IL CRISTALLO, 2012 LIV 1 | [stampa] |
In un momento storico in cui l'Italia (e l'Alto Adige) è terra di immigrazione europea ed extraeuropea, forse è il caso di ricordare le nostre migrazioni, come quella, tutta italiana, che interessò la val Venosta a partire dagli anni '40, raccontata nel libro di Andrea Rossi, Acquabianca, pubblicato da Alpha Beta Edizioni, vincitore dell'ultima edizione del Premio Alto Adige "Autori da scoprire".
Per scrivere il libro Andrea Rossi, oltre a documentarsi attraverso le fonti scritte disponibili, ha ascoltato le testimonianze di coloro che hanno lavorato nei luoghi narrati; quindi non siamo di fronte ad un testo d'invenzione narrativa, ma al racconto di fatti veri, però narrati attraverso la lingua della letteratura. La vicenda ha inizio in una sera d'inverno del 1946, alla stazione di Castelbello, dove arrivano dalla Pianura Padana Daniele e suo padre. Cercano da dormire, ma non si trova posto neppure nella sala d'attesa della stazione, piena di italiani giunti da ogni regione per cercare lavoro alla Montecatini e alla Lasa Marmo. Daniele ha dodici anni, è un ragazzo curioso della vita e degli uomini, ama farsi raccontare le loro storie e attraverso di lui il lettore conoscerà le vite dei numerosi personaggi che incontra: calabresi, abruzzesi, lombardi, tutti gran lavoratori e tutti costretti ad una vita durissima di lavoro faticoso e pericoloso, scavando gallerie senza alcuna protezione, vivendo di stenti e solitudine, alloggiati nelle baracche della Montecatini come prigionieri in un campo di concentramento. «Ci vuole proprio della gran fame, per andare su in val Martello, a infilarsi nel buio della condotta con lo zaino in spalla, a imbucarsi là dentro, a fare la talpa in una tana senza luce, a star giù con la schiena tutto il santo giorno e raccogliere per bene tutti i sassi e i detriti", racconta uno di loro. "Quando hai il perforatore da tenere sulle ginocchia e insieme devi spingere contro il ventre duro della montagna, allora finisce che ti trema tutto il corpo: in quei momenti lì, a evitare i guai ognuno deve pensare da sé.

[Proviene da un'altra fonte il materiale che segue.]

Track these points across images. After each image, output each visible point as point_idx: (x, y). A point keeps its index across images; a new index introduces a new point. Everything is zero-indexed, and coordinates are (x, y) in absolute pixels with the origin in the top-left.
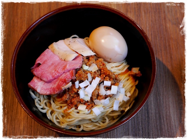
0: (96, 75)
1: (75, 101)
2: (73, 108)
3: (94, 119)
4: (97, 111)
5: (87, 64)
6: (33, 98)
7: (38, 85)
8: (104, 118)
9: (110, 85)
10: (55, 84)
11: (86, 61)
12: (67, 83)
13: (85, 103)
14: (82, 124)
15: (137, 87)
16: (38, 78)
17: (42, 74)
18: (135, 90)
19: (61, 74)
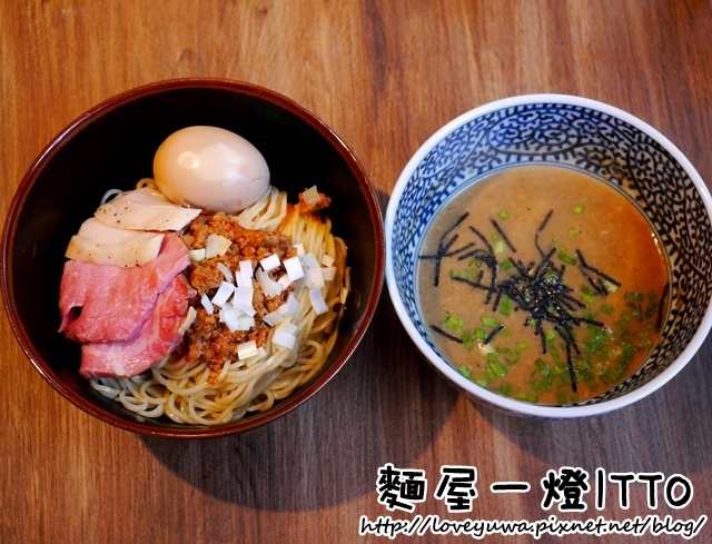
0: (236, 259)
1: (223, 344)
2: (227, 365)
3: (287, 360)
4: (285, 338)
5: (197, 245)
6: (112, 397)
7: (109, 358)
8: (305, 345)
9: (279, 264)
10: (151, 333)
11: (189, 238)
12: (185, 315)
13: (247, 336)
14: (267, 388)
15: (334, 232)
16: (99, 342)
17: (105, 330)
18: (336, 243)
19: (153, 301)
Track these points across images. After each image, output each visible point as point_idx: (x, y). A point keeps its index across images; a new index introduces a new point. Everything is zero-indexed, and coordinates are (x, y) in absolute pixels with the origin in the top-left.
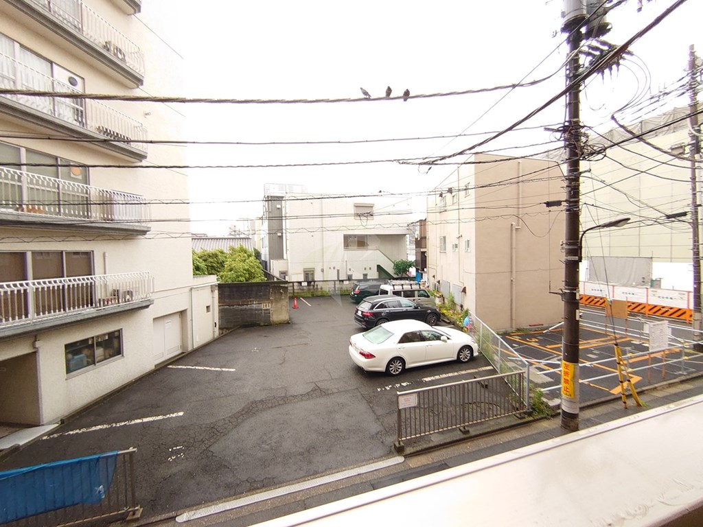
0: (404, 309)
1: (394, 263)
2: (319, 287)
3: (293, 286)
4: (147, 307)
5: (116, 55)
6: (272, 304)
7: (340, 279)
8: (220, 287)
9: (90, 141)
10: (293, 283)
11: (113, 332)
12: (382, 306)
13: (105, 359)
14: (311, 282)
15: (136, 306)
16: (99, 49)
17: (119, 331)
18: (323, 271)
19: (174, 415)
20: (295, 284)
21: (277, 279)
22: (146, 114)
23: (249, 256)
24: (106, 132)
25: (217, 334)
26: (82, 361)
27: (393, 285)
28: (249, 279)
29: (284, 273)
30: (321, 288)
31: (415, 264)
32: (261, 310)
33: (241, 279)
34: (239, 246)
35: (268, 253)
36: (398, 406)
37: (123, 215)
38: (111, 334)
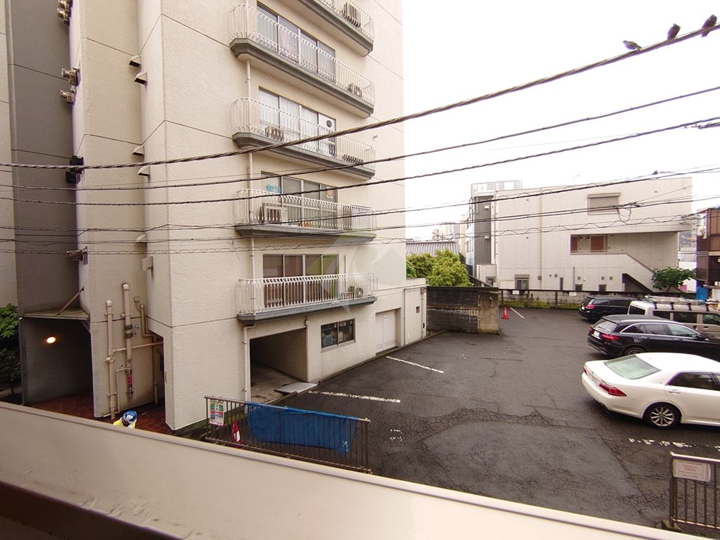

E per lavarci usiamo la rigolla, acqua che esce strisciando dalla galleria e a poco a poco forma un ruscello, ma uno davvero piccolissimo; così magro che d'inverno ghiaccia tutto", confessa un altro.»
Era un'emigrazione prevalentemente maschile, perciò a soccorrerli, dal bellunese, dopo un lungo cammino a piedi, arrivavano le canolare, con le gerle cariche di camicie, calze, maglie, mutande, filo per rammendare, bottoni e tutto quello che serviva per riparare i vestiti; giravano per la valle, finché non avevano venduto tutto quello che avevano nelle gerle.
A fare la fortuna della Lasa Marmo sono gli americani, dapprima arrivati coi carri armati, per liberare la valle dai nazisti, qualche anno dopo ritornati per comprare il marmo bianco di Lasa e farne tutte le croci dei loro cimiteri di guerra. Ma negli anni Sessanta arrivano la crisi e gli scioperi, con le mogli degli operai che vanno davanti agli uffici della direzione, a sventolare le cambiali non pagate.
Aquabianca non è un vero e proprio romanzo, con un intreccio e uno scioglimento finale, quanto piuttosto un insieme di voci che si raccontano. Ma è anche una riflessione sull'arte del racconto, sulla necessità che gli uomini hanno sempre avuto di raccontare storie. «Mi piace quando si risponde a una storia con un'altra storia: è come tirare un filo tra due luoghi, tra due persone. È così che si costruisce la ragnatela in cui la vita s'impiglia e prende senso.»